Meath have lost to Tyrone in Omagh and were minced at home by Donegal last week. On both occasions, they were in the game for a decent stretch at the beginning but found out their fate with indecent haste once the temperature went up. Donegal, against whom they played two nail-biters last year in Division Two, plundered three goals in 11 minutes last Sunday to put them away with very little fuss.

“There’s a couple of big differences,” says Clarke of the step up. “The main one is the teams in Division One are so much more clinical. You have room for making mistakes or misses. The key stat when you’re playing in Division One is your shooting percentage needs to be over 65 per cent to be in games down the stretch and 70 per cent to be winning them. In Division Two, you’ll get away with a good bit less than that.

“The other one is kick-out strategies and the systems goalkeepers come up against for kick-outs. You get your kick-out away an awful lot easier in Division Two, which means that straight away you have a platform to go off. You can go on the offensive nearly every time from your own kick-out because of that. So you’re spending so much more of the game in possession of the ball without having to do an awful lot to get it. Whereas in Division One, it’s under pressure every time.

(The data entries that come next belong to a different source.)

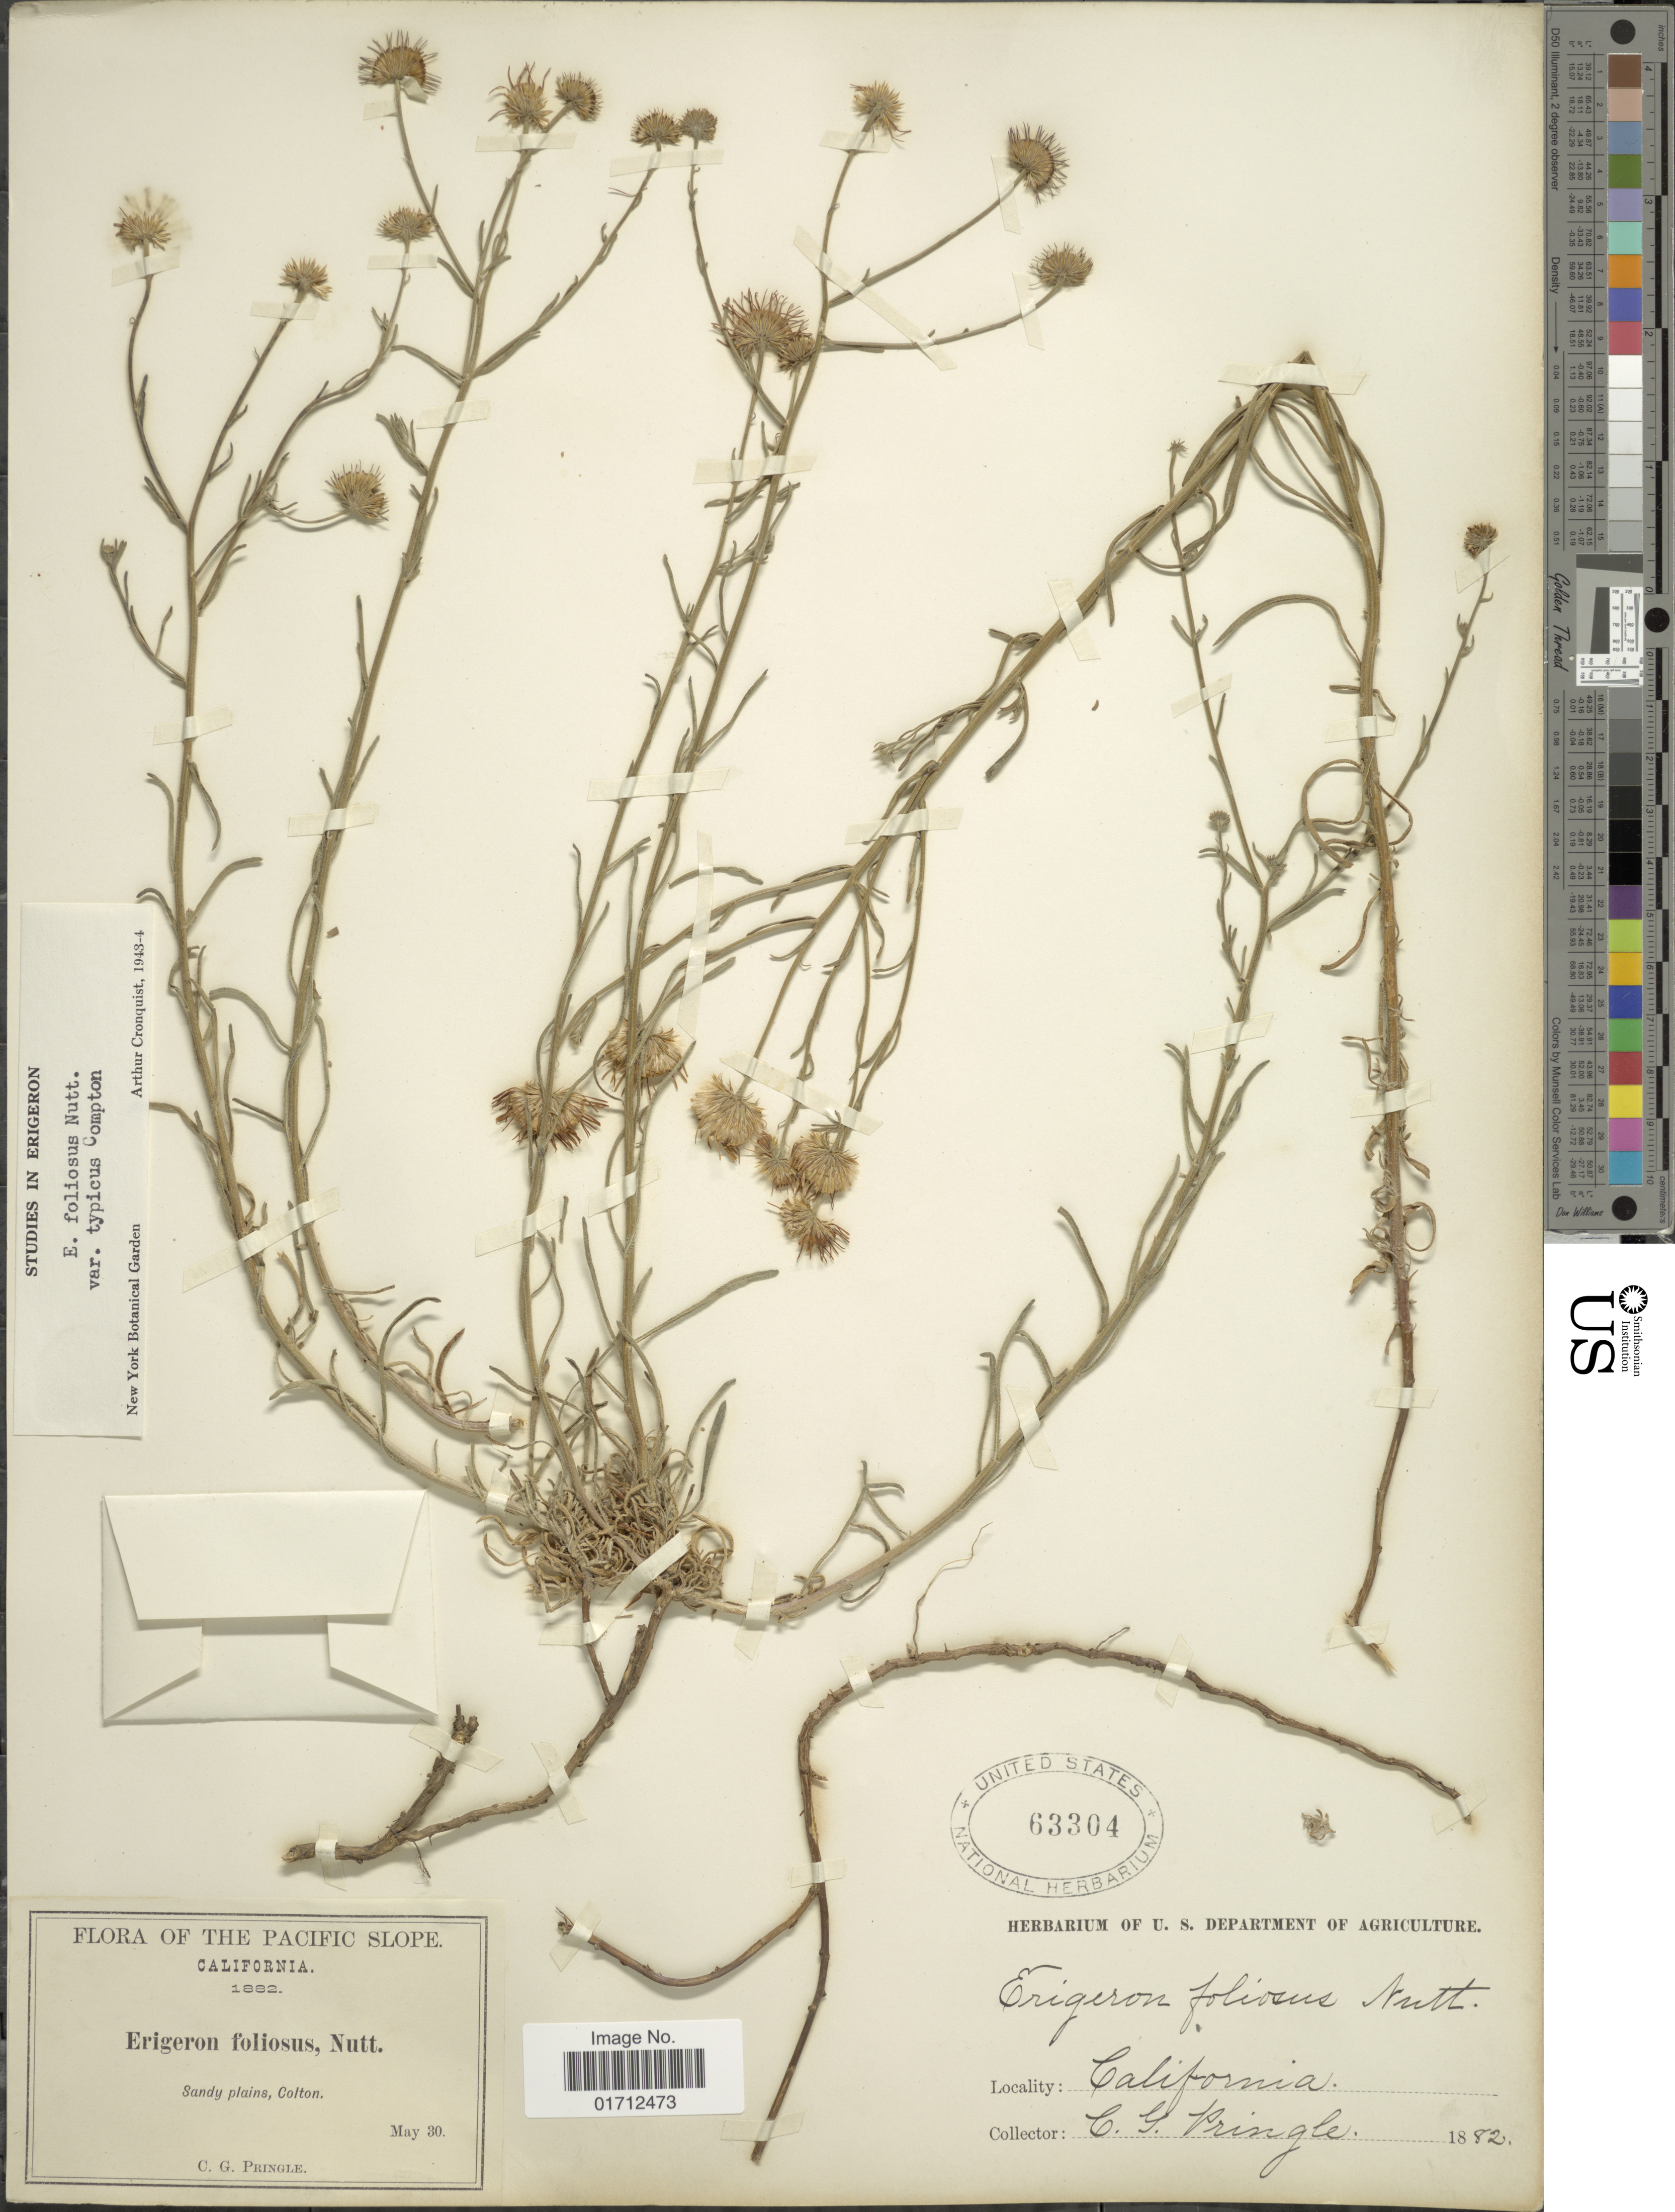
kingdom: Plantae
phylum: Tracheophyta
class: Magnoliopsida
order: Asterales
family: Asteraceae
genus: Erigeron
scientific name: Erigeron foliosus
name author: Nutt.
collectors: C. G. Pringle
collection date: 1882-05-30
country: United States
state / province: California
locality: The Pacific Slope, Colton.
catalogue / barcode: US 63304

“The flipside as well is that when the other team have a kick-out in Division Two, you can afford to press higher up on them. There’s more chance to make them kick long or to turn them over. So you’re on the front foot a lot more.

“We found that when we went into Division One, if we tried an aggressive press against some of the top teams – say three lines of three high up or four in the full-forward line – we weren’t getting those easy turnovers that we’d been getting the year before. The good teams are better at keeping the ball, more aware, more accurate. So you tend to fall back then and invite them on.”

All of which goes to show – yet again – the need to redraw the leagues and to go back to the days of 1A and 1B, 2A and 2B. The distance between the teams at the top of the game and its middle classes has become ingrained by the current structure, leaving the likes of Meath, Kildare, Roscommon, Cavan and the rest gasping for breath the occasional year they get to mix it with them.

And so the gulf gets wider and the material needed to bridge it gets harder and harder to fashion. Meath spent the first three years under Andy McEntee striving to get to the business end of the sport to test themselves out on a weekly basis. They won’t be the last to find themselves blown to smithereens by the granting of their wish.